Greenpeace: Real-time air pollution cost counter

Greenpeace: Real-time air pollution cost counter

Jakarta, Indonesia, 9 July - Air pollution is linked to the loss of an estimated 24,000 lives in Delhi, India in the first half of 2020 despite a strict COVID-related lockdown, according to a new tool that uses live air quality data to track the cost of air pollution in real time. The counter, developed by Greenpeace Southeast Asia and IQAir AirVisual, reveals the impact of air pollution in 28 cities around the world since 1 January, 2020.1

See the cost of air pollution in your city here.

“As governments look to rebuild their economies, it is more important than ever that investments are directed toward green and sustainable industry. Rather than providing a last lifeline to the fossil fuel industry, we must invest in renewable energy sources like wind and solar, which are much more economically viable in the long term. Now is the time for a rapid shift away from polluting fossil fuels, for our health and for society,” said Avinash Chanchal, climate campaigner at Greenpeace India.

Of all 28 cities studied, New Delhi saw the highest per capita mortality rate due to air pollution over the past 12 months. The counter also reveals that air pollution took a major toll on the city’s economy, at a cost of approximately US$3.5 billion over the last sixth months, or the equivalent of 5.8% of India’s total annual GDP.  

There is strong evidence that long-term air pollution exposure increases the risk of severe COVID-19 infections and death.2  Chronic air pollution exposure is associated with diseases such as hypertension, diabetes, cardiovascular disease and chronic lung disease. Patients with these conditions are at a greater risk of hospitalization with COVID-19.3,4 

Some cities, including Manila, Beijing and many cities in Europe, saw a temporary improvement in air quality due to reduced human activity during quarantine restrictions. However, as a result of continued reliance on fossil fuels, these gains reversed as lockdowns eased. In other cities, including Jakarta, overall air quality did not improve year-on-year during the lockdown period, highlighting the urgent need for a more fundamental shift toward renewable energy and clean transport for long-term air quality improvement. 

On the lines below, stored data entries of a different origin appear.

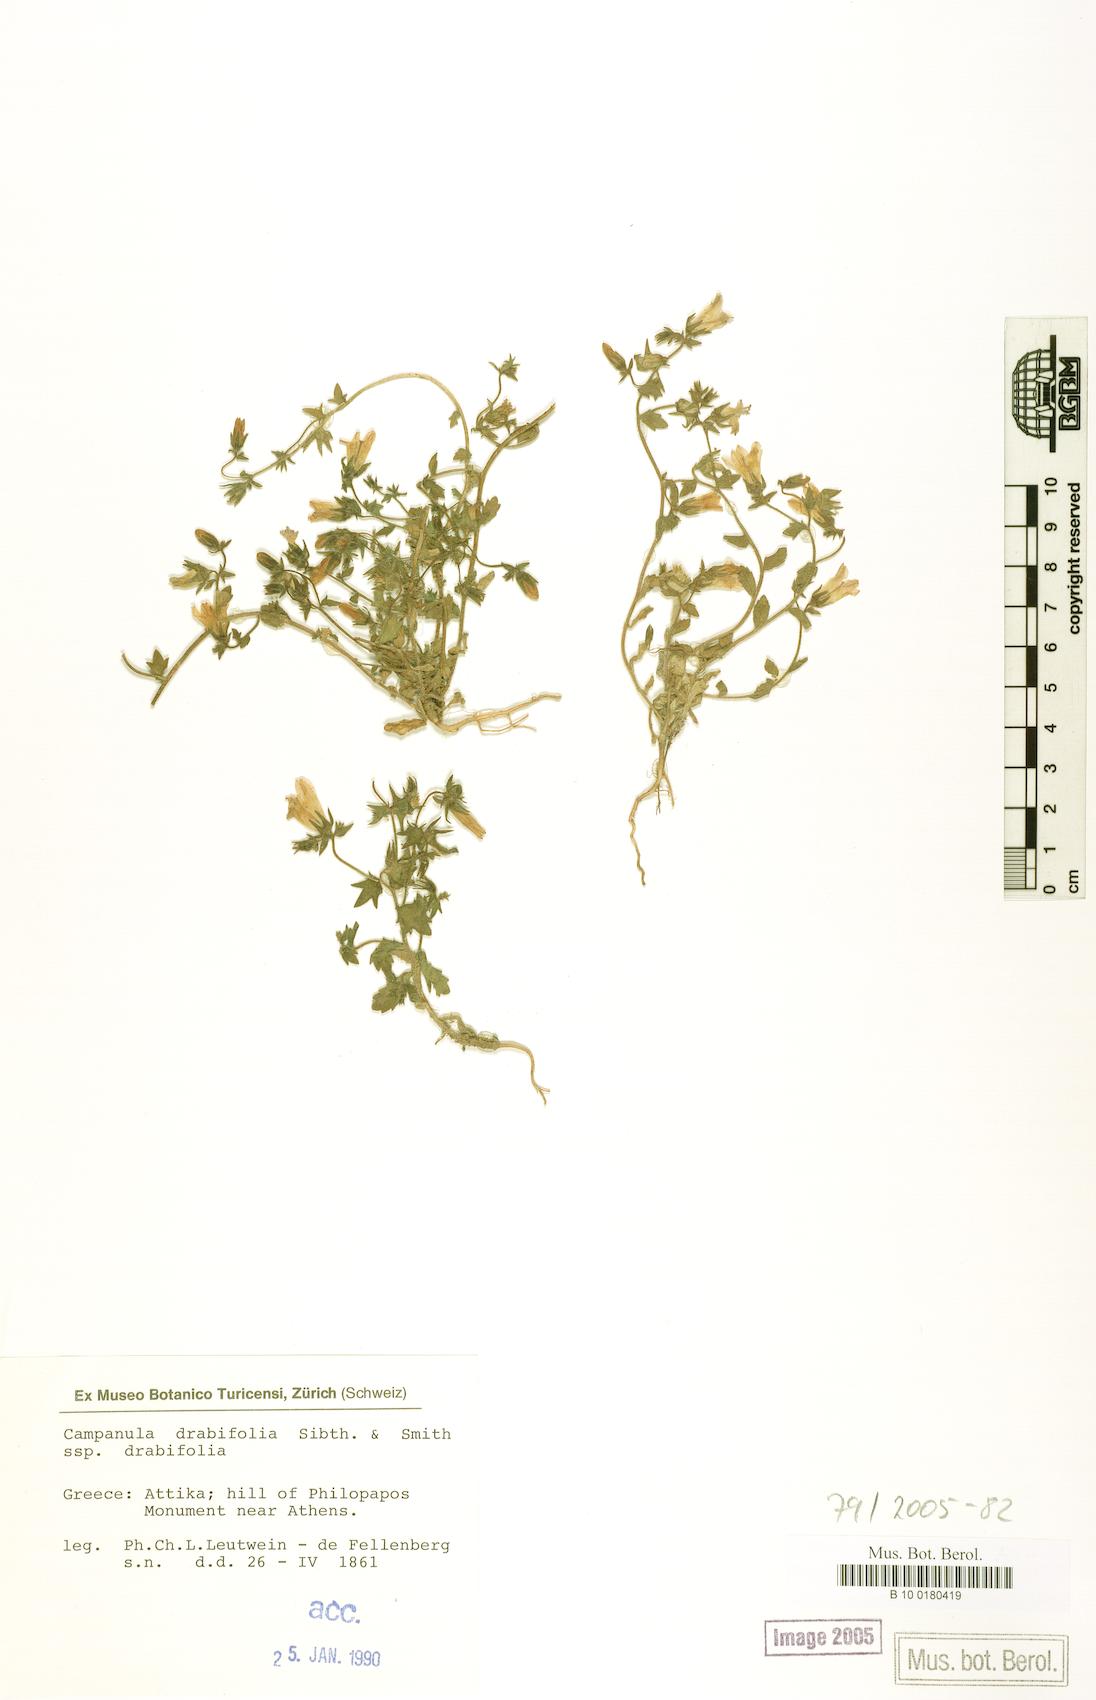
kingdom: Plantae
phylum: Tracheophyta
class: Magnoliopsida
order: Asterales
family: Campanulaceae
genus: Campanula
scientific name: Campanula drabifolia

As governments look to issue bailouts and stimulate the economy during COVID, Greenpeace urges that they invest in renewable energy and clean transport.

“When it comes to air pollution, we can’t afford a return to normal. The devastating health impact from burning fossil fuels should be a wake-up call for leaders around the world. Governments must ensure that bailouts and economic COVID-19 recovery packages are directed to sustainable industry and clean-energy powered public transport, not to polluting coal and oil,” said Greenpeace East Asia global air pollution campaigner Minwoo Son. 


[1] The Greenpeace/IQAir AirVisual counter applies an algorithm to ground-level air quality data to calculate the projected cost of air pollution from PM2.5 and NO2 in cities around the world since 1 January, 2020. The counter uses real-time air quality data from IQAir AirVisual’s database, combined with scientific risk models, as well as population and health data. Mortality and cost estimates are based on the total impact attributable to PM2.5 and NO2 over the preceding 365 days, apportioned day by day according to daily recorded pollutant levels. Inclusion of NO2 is dependent on data availability.

The counter builds on methodology from the Greenpeace Southeast Asia and Centre for Research on Energy and Clean Air (CREA) report “Toxic Air: The Price of Fossil Fuels”, which compiled the latest scientific results on exposure-response relationships between air pollution and health outcomes, as well as the economic costs of health conditions that were linked to air pollution in scientific literature. 

The methodology used for the counter was developed by CREA. More details are available here.